▸ REQUIREMENT A: Write out the part of the interview starting at "Q: Politics. You" and ending at "unhappy with it.".
▸ REQUIREMENT B: Give again the lines of the listing starting at the line that contains "pose: elev=301.9 azim=46.0" and ending at the end of the listing.

▸ PASSAGE:

Q: Do you think that has happened?
A: Well, for one and half months we haven’t seen the money. I would like you to please quote me on that. You know that the NGOS are a worldwide racket. It’s the most lucrative employment in the world.
Q: Politics. You have been quoted in local media that your coalition partner, the (hardline Marxist People’s Liberation Front, known by its local initials as the) JVP, should leave the coalition if they are unhappy with it.
A: Completely false, completely false. I did not mention any political party. I was giving a kind of philosophical lecture for the people.
Q: How strong is your coalition with the JVP? They seem to be acting as an opposition within the government.
A: They are, very much so. Well, the JVP did not come in for the love of us. The JVP came in with the hope of strengthening themselves, grabbing the members from our party and becoming the major party very soon, we knew this and that is the nature, the personality of former parties that use violence as their main means of politics.
Q: And you know that from a familial point of view?
A: Very familiar
Q: Therefore how can you do business with a party
that has impacted on your family so significantly?
A: On my husband?
Q: Yes.

▸ PROVIDED RECORDS:
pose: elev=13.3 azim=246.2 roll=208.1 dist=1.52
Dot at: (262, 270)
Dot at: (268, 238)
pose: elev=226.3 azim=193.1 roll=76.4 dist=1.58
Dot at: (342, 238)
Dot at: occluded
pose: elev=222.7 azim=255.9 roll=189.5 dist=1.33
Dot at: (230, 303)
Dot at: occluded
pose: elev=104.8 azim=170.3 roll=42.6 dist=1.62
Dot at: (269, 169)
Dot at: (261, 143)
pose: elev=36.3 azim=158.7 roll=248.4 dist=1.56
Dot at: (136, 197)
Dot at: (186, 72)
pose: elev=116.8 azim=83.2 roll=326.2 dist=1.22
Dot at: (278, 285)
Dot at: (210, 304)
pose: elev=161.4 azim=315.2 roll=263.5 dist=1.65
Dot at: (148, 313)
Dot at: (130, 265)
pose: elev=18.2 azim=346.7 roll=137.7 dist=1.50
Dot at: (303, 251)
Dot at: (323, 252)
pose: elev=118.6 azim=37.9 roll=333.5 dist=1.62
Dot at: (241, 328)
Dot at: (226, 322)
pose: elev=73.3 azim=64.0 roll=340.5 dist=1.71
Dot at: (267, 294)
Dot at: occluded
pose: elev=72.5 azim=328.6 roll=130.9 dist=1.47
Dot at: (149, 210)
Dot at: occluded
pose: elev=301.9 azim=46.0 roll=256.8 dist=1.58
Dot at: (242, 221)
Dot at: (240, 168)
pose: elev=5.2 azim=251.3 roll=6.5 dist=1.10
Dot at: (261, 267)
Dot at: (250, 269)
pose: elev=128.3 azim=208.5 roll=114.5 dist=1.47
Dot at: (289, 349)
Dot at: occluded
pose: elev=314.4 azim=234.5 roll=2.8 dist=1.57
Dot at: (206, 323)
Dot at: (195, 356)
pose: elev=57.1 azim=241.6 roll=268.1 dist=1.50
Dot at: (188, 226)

▸ ANSWER A:
Q: Politics. You have been quoted in local media that your coalition partner, the (hardline Marxist People’s Liberation Front, known by its local initials as the) JVP, should leave the coalition if they are unhappy with it.

▸ ANSWER B:
pose: elev=301.9 azim=46.0 roll=256.8 dist=1.58
Dot at: (242, 221)
Dot at: (240, 168)
pose: elev=5.2 azim=251.3 roll=6.5 dist=1.10
Dot at: (261, 267)
Dot at: (250, 269)
pose: elev=128.3 azim=208.5 roll=114.5 dist=1.47
Dot at: (289, 349)
Dot at: occluded
pose: elev=314.4 azim=234.5 roll=2.8 dist=1.57
Dot at: (206, 323)
Dot at: (195, 356)
pose: elev=57.1 azim=241.6 roll=268.1 dist=1.50
Dot at: (188, 226)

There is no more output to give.